## GIVEN DATA
** Begin **
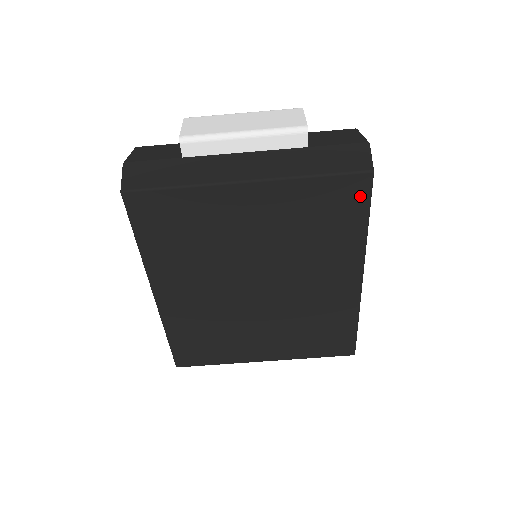
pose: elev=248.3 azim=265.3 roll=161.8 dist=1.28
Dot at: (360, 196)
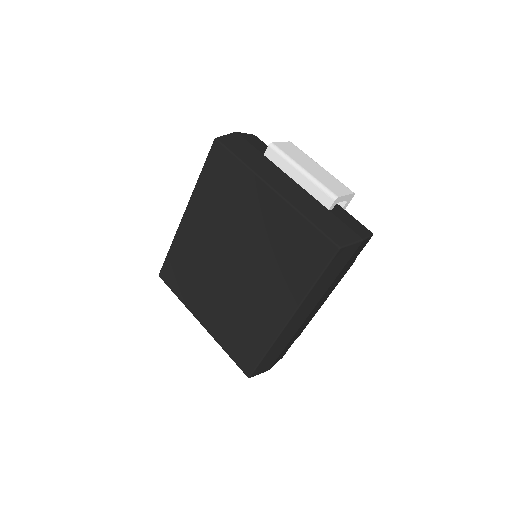
Dot at: (323, 258)
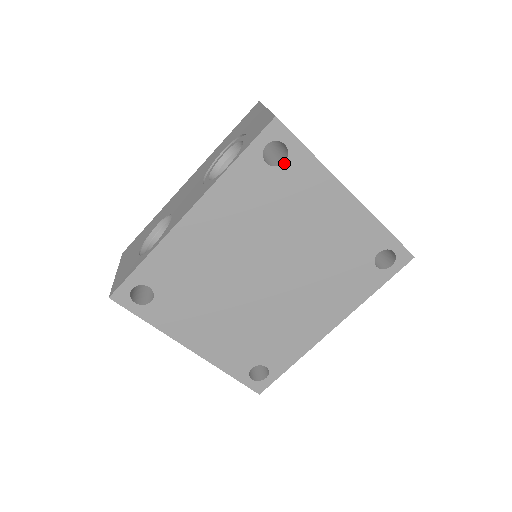
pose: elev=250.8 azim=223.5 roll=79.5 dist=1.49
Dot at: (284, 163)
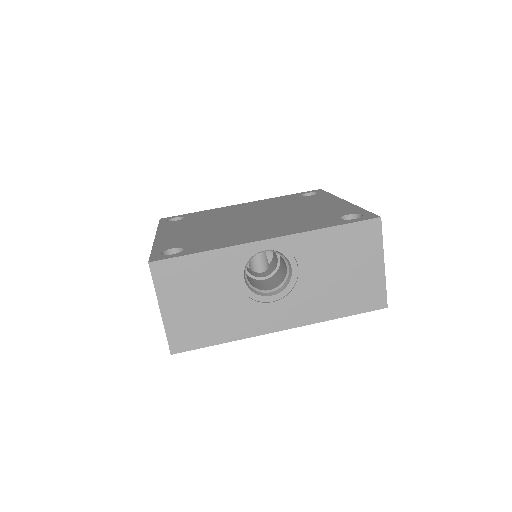
Dot at: occluded
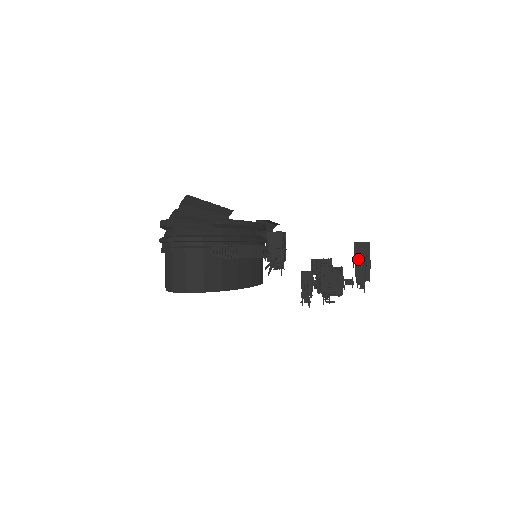
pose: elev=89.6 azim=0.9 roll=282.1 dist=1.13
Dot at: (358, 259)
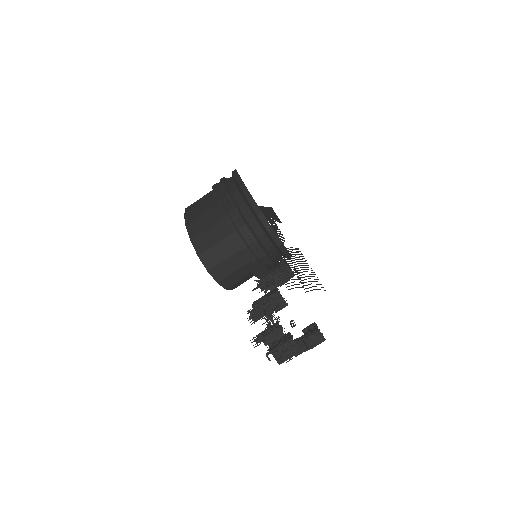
** End **
Change every occurrence of "pose" in the rows above to "camera pose" and reproduce the rows with nothing else altered. Omit the pictures from your answer.

## THE COMPLETED TASK
camera pose: elev=248.3 azim=265.3 roll=161.8 dist=1.28
Dot at: (360, 196)
Dot at: (323, 258)
camera pose: elev=250.8 azim=223.5 roll=79.5 dist=1.49
Dot at: (284, 163)
Dot at: occluded
camera pose: elev=89.6 azim=0.9 roll=282.1 dist=1.13
Dot at: (358, 259)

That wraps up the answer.